Flint Educators “Overwhelmed” by Donations

Elizabeth and Jeffrey Symons teach severely emotionally impaired students at Flint’s Whaley Children’s Center, helping young people from K-12 learn while also recovering from traumas experienced during their young lives.

Over the weekend, the educators received some healing of their own.

The two MEA members were among 140 educators who received free bags of classroom supplies purchased with donations from union members across Michigan and the U.S. The goods distributed Friday and Saturday will offset more than $2,000 the couple spends out of pocket each year on their classrooms, they said.

“It’s helping us cope better finally, just to know people care for us all over the country,” Elizabeth said as she picked up an empty bag to “shop” for supplies. “It feels like we’re getting big hugs today.”

One year ago, as the Flint Water Crisis became national news, donations of bottled water flooded into a school warehouse in response to lead contamination caused by a switch in the city’s water supply. The MEA Classroom Supply Drive started last fall to address a long-standing shortage of basic supplies compounded by the continuing water problems.
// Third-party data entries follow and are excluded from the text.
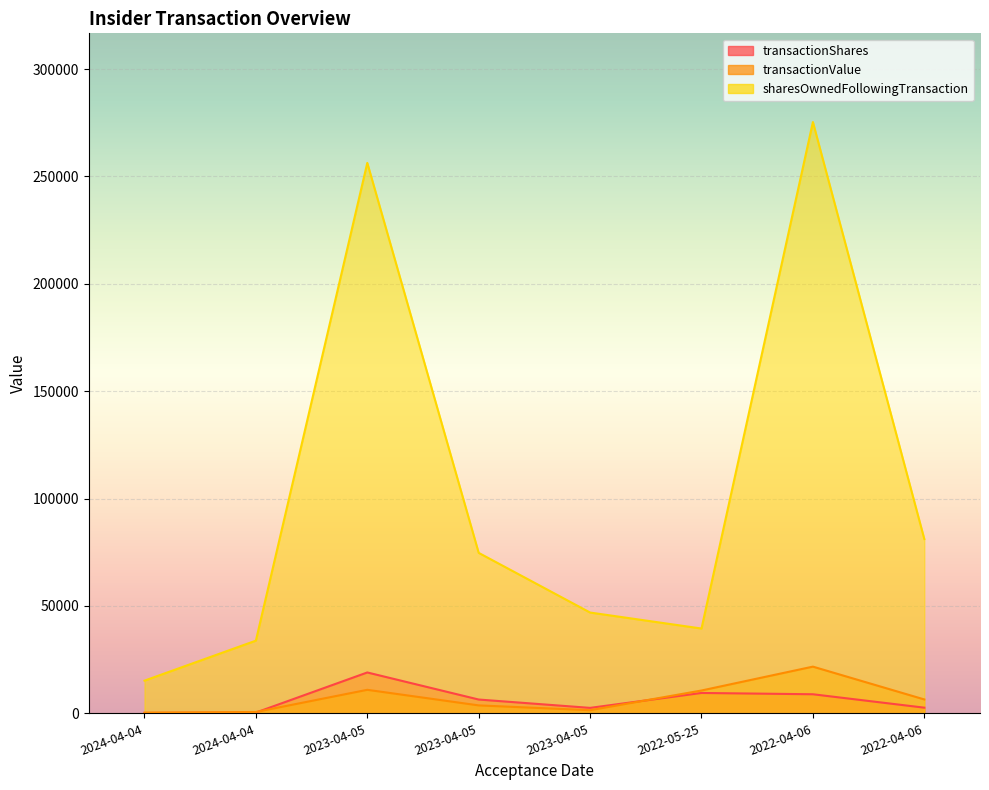

What is the value of the sharesOwnedFollowingTransaction point at the 6th from the left?

39500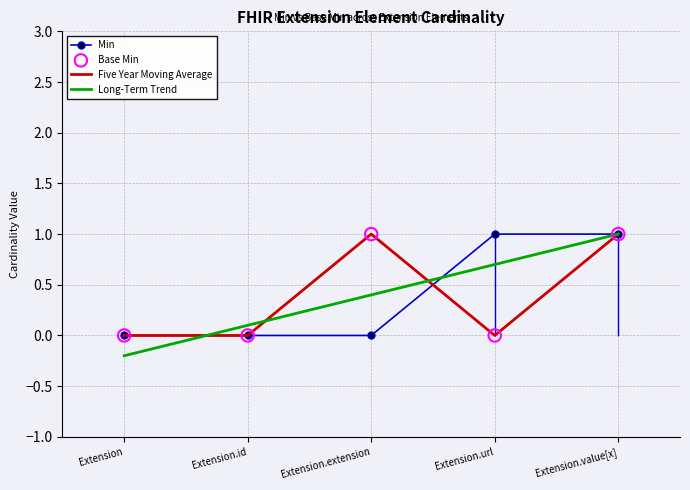

What is the total value across all series at Extension.id?

0.1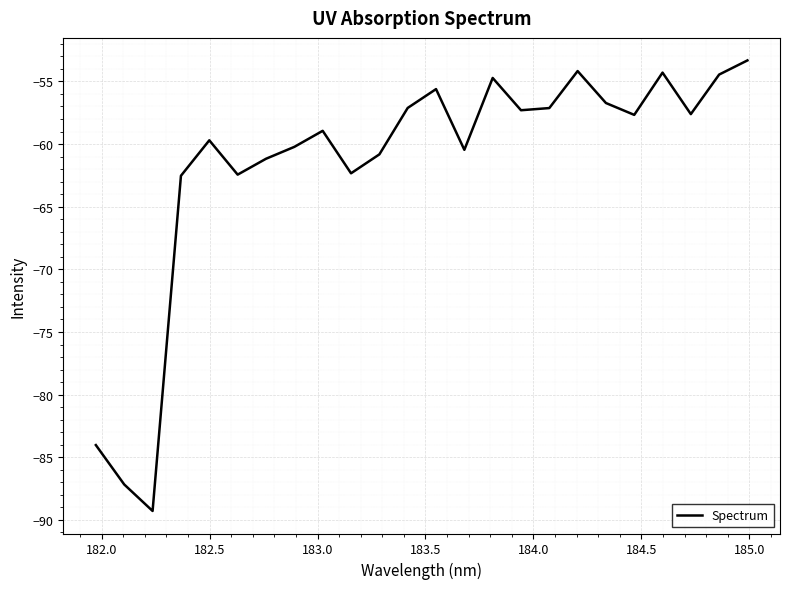

What is the minimum value shown in the chart?

-89.3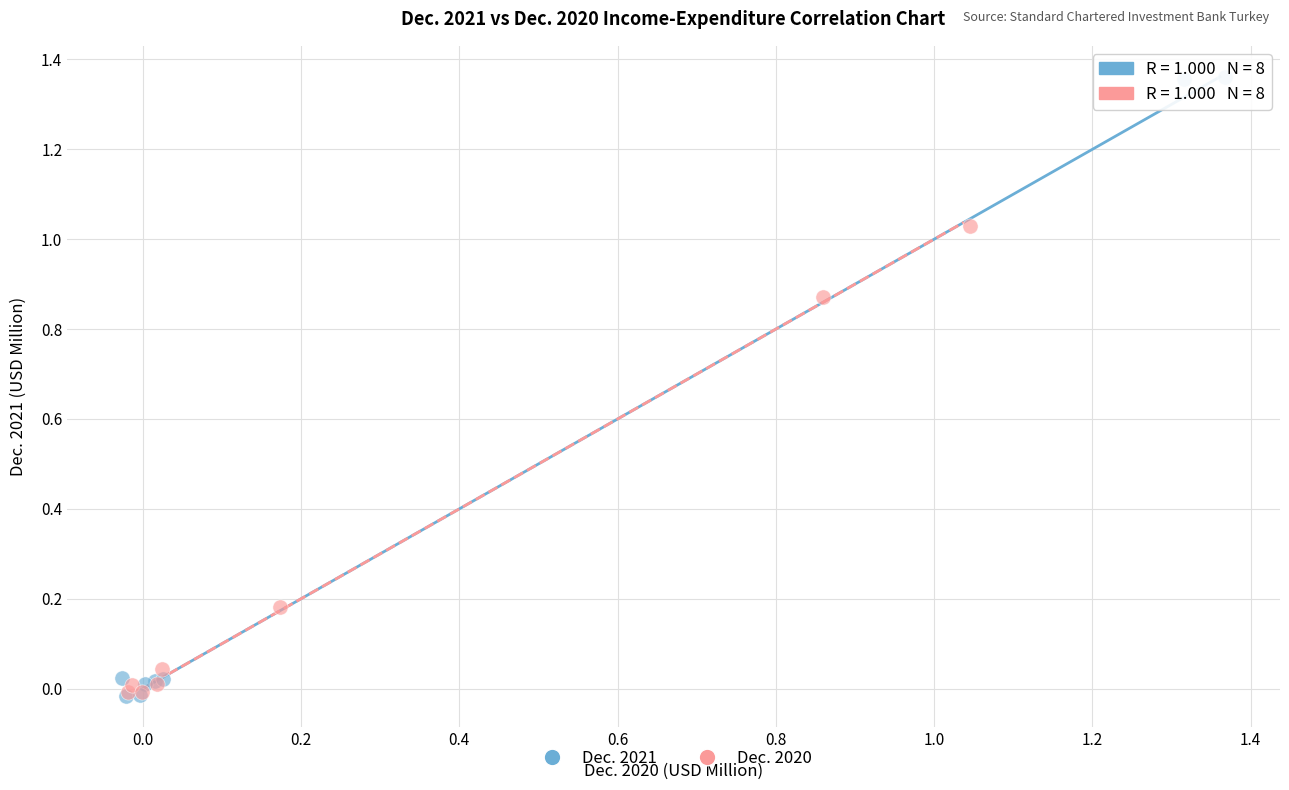

What are all the series names shown in the legend?

Dec. 2021, Dec. 2020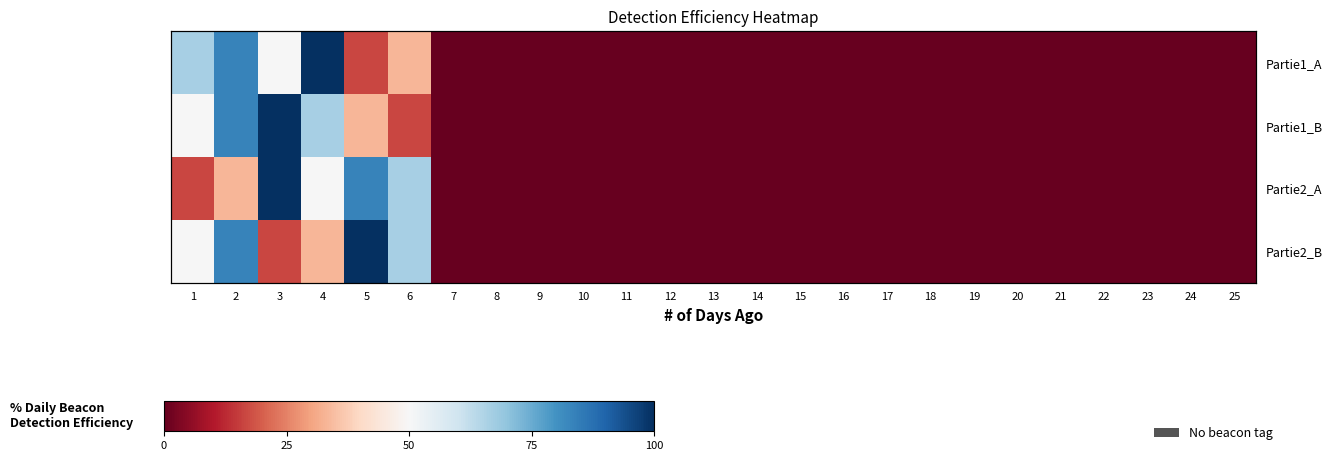

The value of Partie1_A at 17 is 0.0. True or false?

True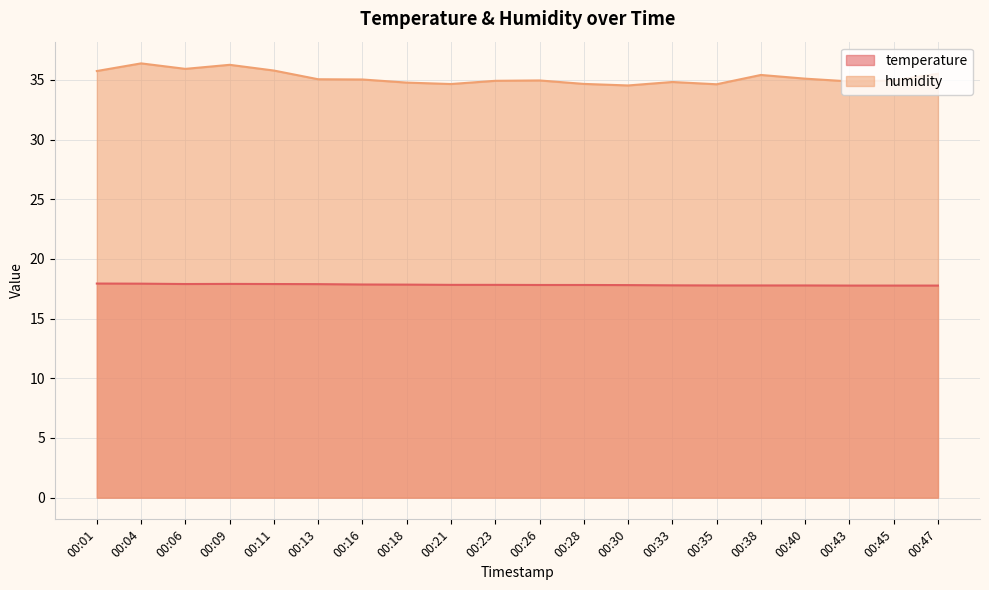

At which category does temperature reach its first local peak?

00:09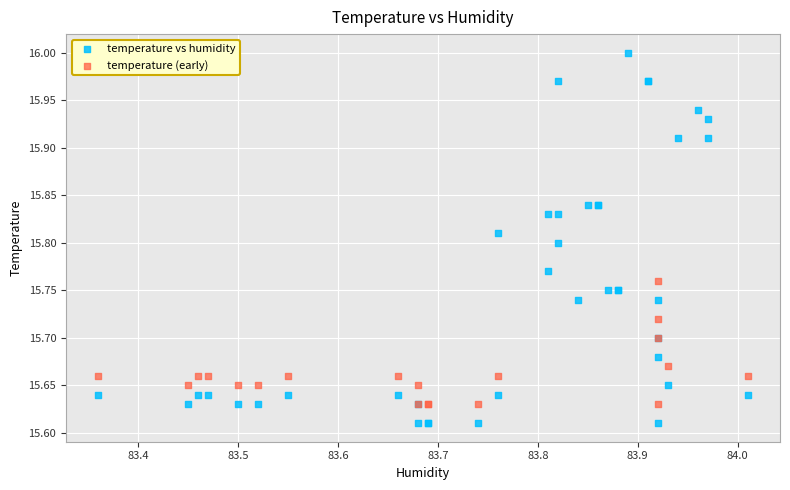

Which series reaches the minimum Y coordinate?

temperature vs humidity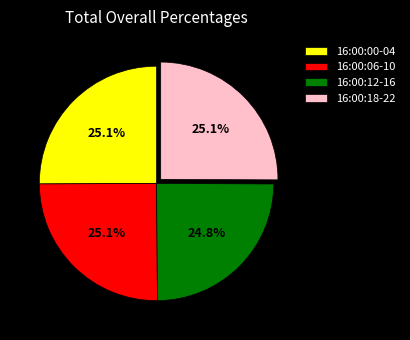

Does 16:00:12-16 account for over 50% of the chart?

No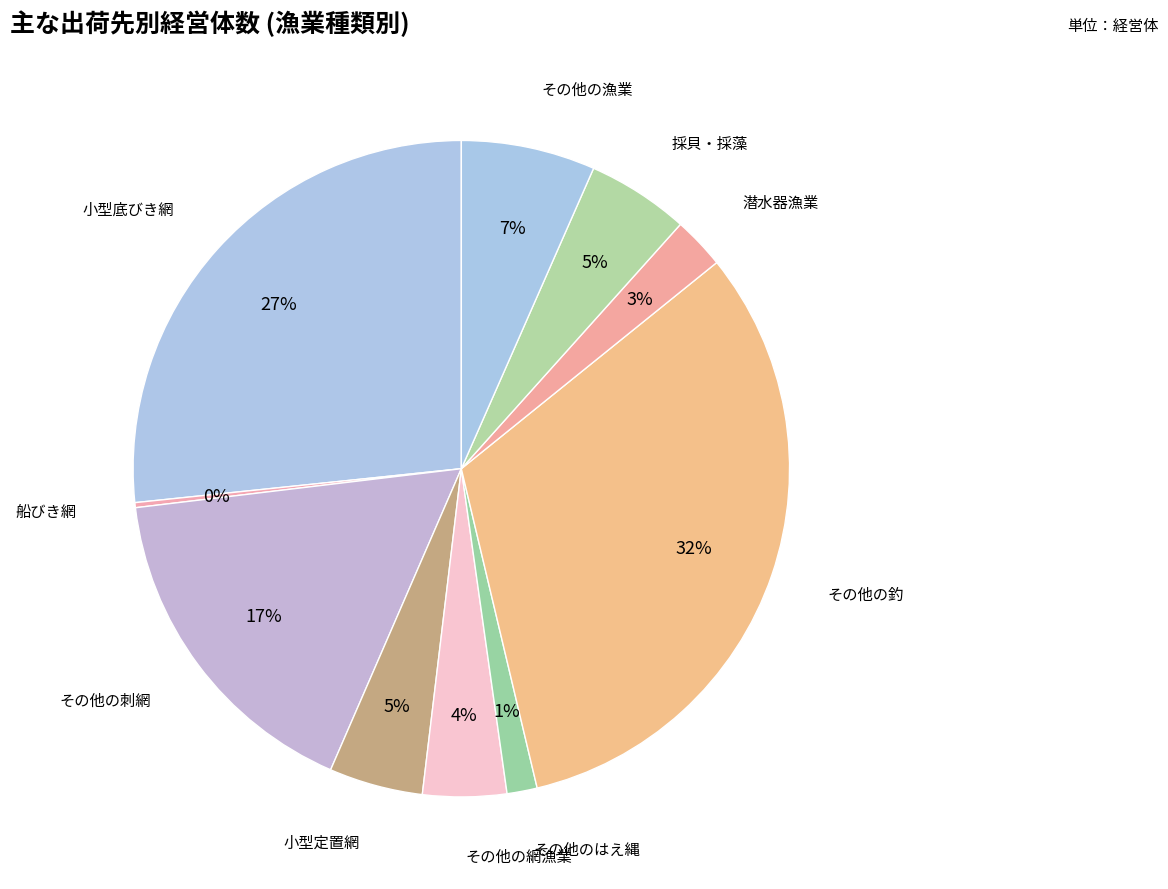

Is it true that その他の釣 is 19% of the pie?

False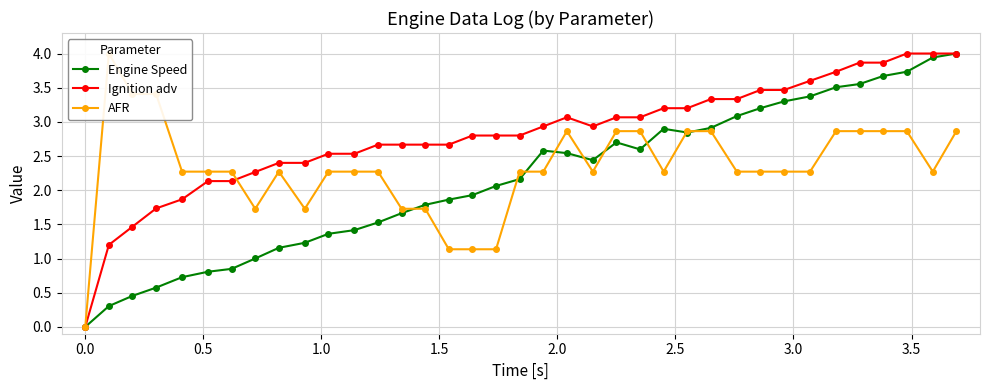

What is the maximum value for Ignition adv?

4.0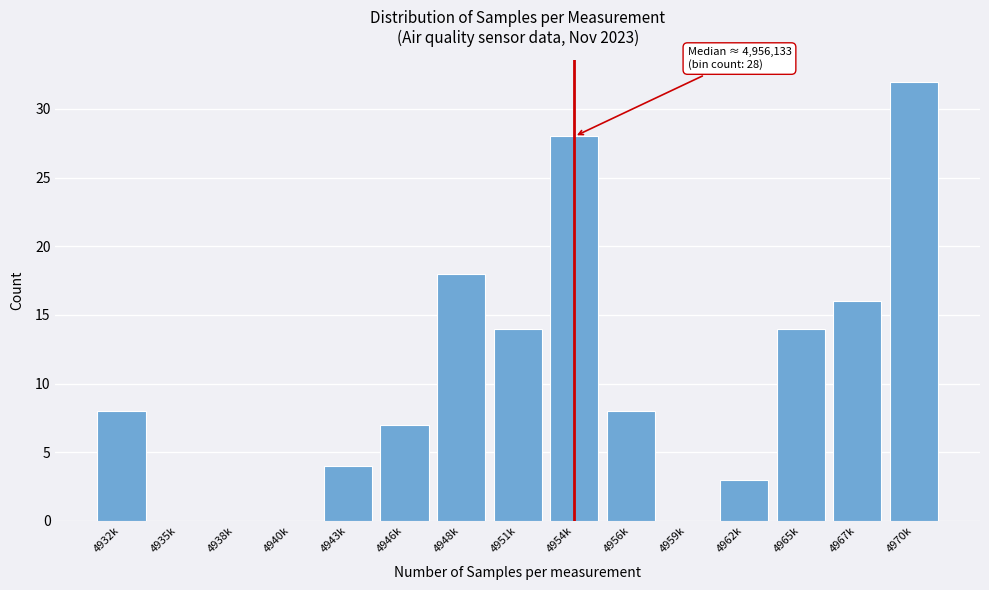

Reading left to right, transcribe all the data shown in this chart.

4932k=8	4935k=0	4938k=0	4940k=0	4943k=4	4946k=7	4948k=18	4951k=14	4954k=28	4956k=8	4959k=0	4962k=3	4965k=14	4967k=16	4970k=32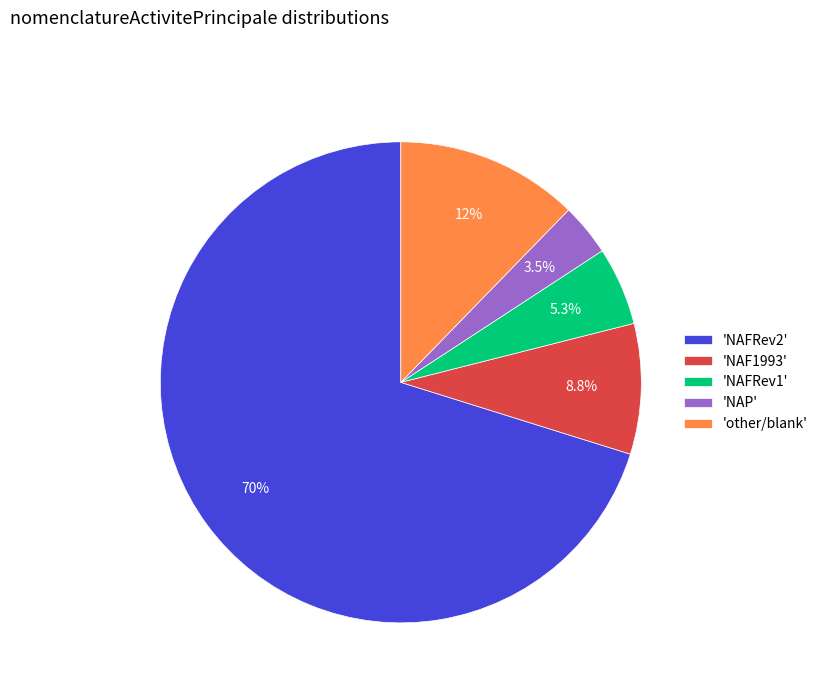

Do 'NAP' and 'NAFRev2' together represent more than half of the pie?

Yes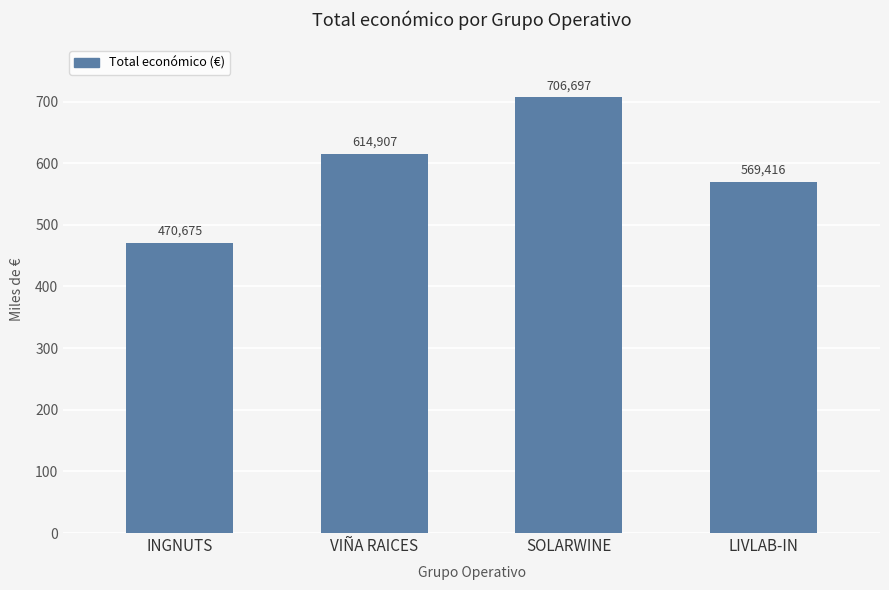

At which label is the value closest to 588686?

LIVLAB-IN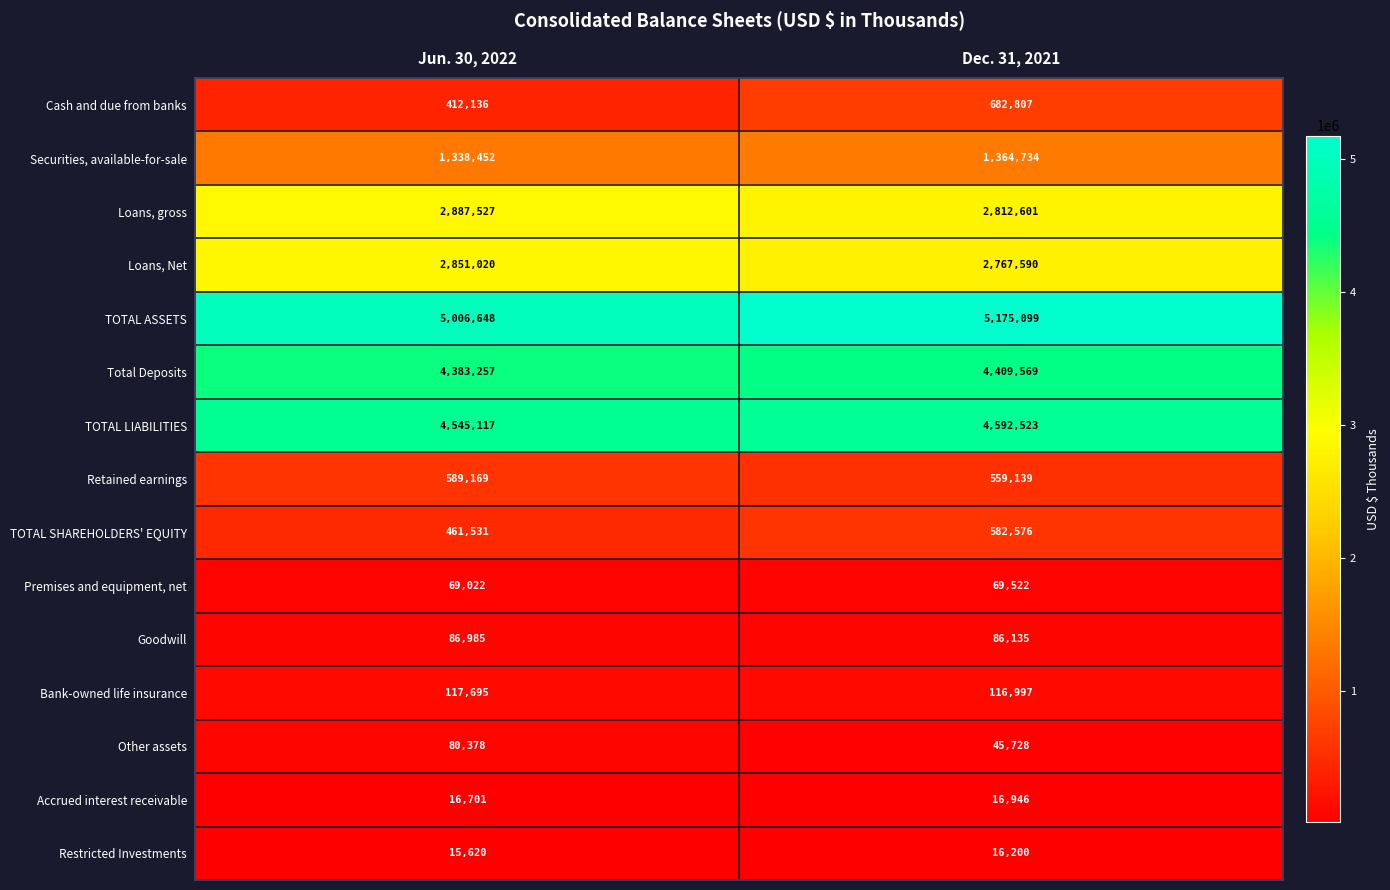

What value does the TOTAL SHAREHOLDERS' EQUITY series have at Jun. 30, 2022, to the nearest 100?

461500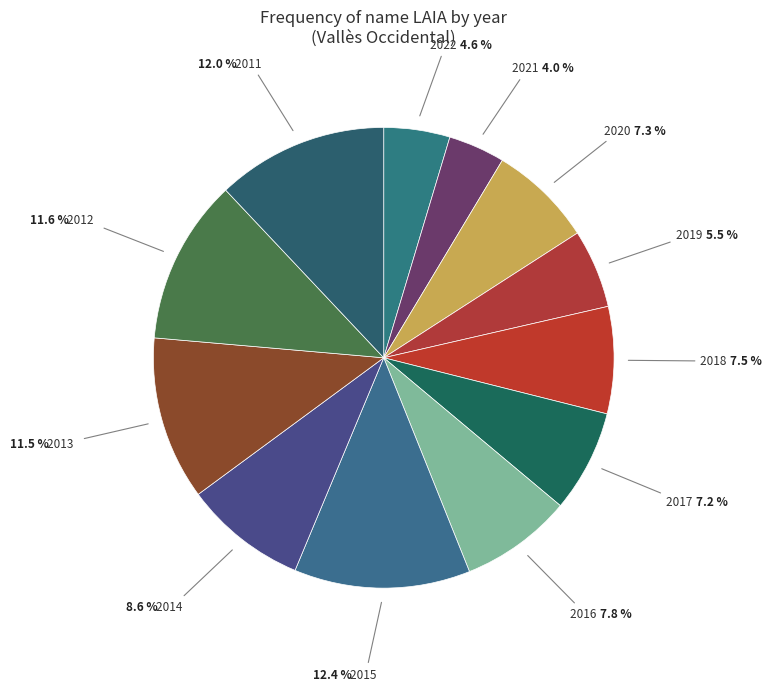

The 2016 slice represents 8% of the pie. True or false?

True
Like many educators at the distribution event, Southwestern Classical Academy science teacher Jarrett Trombley said his meager supply budget from Flint Community Schools disappears quickly – once he buys paper for copying classroom handouts and ink cartridges for his printer.

His students would be the true beneficiaries of the supply drive, he said. “This means when my students need a pen or a pencil to work with, I have them. Need paper? Got it. A highlighter? Right here.”

Seventh grade math teacher Bev Hilliard gasped and fanned her face when she saw a large meeting room displaying a vast array of brand new goods available for the taking. Nearly $40,000 in donations were used to purchase items at discount from Meijer and Staples.

“I’m so overwhelmed that people who don’t even know us have donated money of their own accord to help us out,” Hilliard said.

Angela Ascencio-Mindlin said she was “literally speechless” at the outpouring of help. The math instructional specialist at Durant-Tuuri-Mott School said her “dream” was to find a file organizer, and she left with two different kinds – in addition to colored pencils, crayons, tissues, disinfecting wipes, sticky notes, scissors, glue sticks, and more.

“I’m the math instructor, so I’m a problem solver – right? I was not expecting I would need to problem-solve how to carry all of this stuff outside.”

Before entering the distribution site at the Flint MEA field office, educators took two pre-addressed thank you cards and wrote personalized notes of appreciations to donors from all over the country.

“God will bless you for your glorious efforts,” wrote Vishaun Ezell in sweeping cursive handwriting. A career and technical teacher at Southwestern, Ezell said she spends her own money “all the time” to make sure kids have materials they need to create class projects.

Most of Flint’s neediest students come to school without even paper and pencils of their own, a yawning gap that school employees can feel alone in trying to fill, said Marybeth Walworth, a high school special education teacher.

“To know there are people out there that support what we are trying to do makes it easier for us to help kids,” Walworth said.

Terry Mitoraj said her first-grade students at Pierce Elementary School would be so excited to receive new crayons that she planned to have them write about their gratitude.

“Flint has been beaten up, and it’s nice to have something like this to pick us up and make us feel good,” Mitoraj said.

Members of the Student MEA and MEA-Retired organizations assisted with the distribution.